### Problem requirements
Extract every line below that contains the word "followed".

*** Opening Provided information ***

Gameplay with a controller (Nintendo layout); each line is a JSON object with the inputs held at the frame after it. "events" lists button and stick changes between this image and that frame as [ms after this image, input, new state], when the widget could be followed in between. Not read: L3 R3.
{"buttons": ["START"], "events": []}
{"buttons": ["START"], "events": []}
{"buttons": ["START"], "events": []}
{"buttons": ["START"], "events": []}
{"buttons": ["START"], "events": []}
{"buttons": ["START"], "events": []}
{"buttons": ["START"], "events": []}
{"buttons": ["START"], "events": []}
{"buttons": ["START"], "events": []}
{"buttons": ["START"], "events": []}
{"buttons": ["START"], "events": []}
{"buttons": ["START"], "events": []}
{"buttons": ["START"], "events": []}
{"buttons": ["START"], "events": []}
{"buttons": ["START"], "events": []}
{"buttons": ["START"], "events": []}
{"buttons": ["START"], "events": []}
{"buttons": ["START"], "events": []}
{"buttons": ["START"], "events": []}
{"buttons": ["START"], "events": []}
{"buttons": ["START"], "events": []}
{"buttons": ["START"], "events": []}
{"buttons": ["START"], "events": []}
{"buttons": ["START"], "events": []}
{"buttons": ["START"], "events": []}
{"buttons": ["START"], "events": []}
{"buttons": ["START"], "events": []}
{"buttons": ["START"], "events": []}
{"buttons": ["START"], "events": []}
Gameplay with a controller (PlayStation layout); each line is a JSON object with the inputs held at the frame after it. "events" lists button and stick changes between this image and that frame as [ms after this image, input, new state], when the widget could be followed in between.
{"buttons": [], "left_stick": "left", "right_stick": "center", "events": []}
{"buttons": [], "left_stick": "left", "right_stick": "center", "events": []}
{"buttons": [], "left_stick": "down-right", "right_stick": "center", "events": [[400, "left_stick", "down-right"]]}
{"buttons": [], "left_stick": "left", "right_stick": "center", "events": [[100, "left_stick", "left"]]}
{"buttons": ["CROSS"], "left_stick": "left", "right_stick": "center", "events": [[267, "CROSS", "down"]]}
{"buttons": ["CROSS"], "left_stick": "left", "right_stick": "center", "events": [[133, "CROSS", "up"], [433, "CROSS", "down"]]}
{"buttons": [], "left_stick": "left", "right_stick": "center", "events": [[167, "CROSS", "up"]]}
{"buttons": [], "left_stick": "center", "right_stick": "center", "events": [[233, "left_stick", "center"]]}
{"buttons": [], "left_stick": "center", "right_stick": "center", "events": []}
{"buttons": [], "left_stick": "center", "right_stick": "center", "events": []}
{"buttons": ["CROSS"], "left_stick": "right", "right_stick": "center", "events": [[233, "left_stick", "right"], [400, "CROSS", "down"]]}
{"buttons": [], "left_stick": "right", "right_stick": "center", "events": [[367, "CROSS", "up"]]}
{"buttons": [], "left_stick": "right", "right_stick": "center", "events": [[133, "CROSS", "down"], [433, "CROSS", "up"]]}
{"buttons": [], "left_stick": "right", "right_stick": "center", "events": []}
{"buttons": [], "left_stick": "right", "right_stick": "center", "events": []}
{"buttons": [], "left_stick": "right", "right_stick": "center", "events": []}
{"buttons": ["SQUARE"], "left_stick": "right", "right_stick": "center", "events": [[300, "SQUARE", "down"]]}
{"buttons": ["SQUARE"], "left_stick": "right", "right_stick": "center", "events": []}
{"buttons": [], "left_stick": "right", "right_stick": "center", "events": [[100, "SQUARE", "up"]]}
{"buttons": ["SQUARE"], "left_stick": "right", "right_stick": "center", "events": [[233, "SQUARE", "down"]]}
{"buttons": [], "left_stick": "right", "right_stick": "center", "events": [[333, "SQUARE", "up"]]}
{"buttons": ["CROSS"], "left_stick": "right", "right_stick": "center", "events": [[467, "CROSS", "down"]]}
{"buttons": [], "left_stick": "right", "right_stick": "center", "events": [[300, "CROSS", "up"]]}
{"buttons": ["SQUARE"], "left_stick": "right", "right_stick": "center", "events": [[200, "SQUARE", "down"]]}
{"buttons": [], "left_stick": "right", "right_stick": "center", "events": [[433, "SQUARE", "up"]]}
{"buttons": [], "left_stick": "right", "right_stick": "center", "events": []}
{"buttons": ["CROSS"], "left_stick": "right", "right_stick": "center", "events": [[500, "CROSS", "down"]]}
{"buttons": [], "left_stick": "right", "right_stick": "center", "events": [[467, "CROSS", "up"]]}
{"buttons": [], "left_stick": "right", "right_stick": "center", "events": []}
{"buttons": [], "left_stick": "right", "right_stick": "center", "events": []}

*** Closing Provided information ***

### Finished exercise
Gameplay with a controller (Nintendo layout); each line is a JSON object with the inputs held at the frame after it. "events" lists button and stick changes between this image and that frame as [ms after this image, input, new state], when the widget could be followed in between. Not read: L3 R3.
Gameplay with a controller (PlayStation layout); each line is a JSON object with the inputs held at the frame after it. "events" lists button and stick changes between this image and that frame as [ms after this image, input, new state], when the widget could be followed in between.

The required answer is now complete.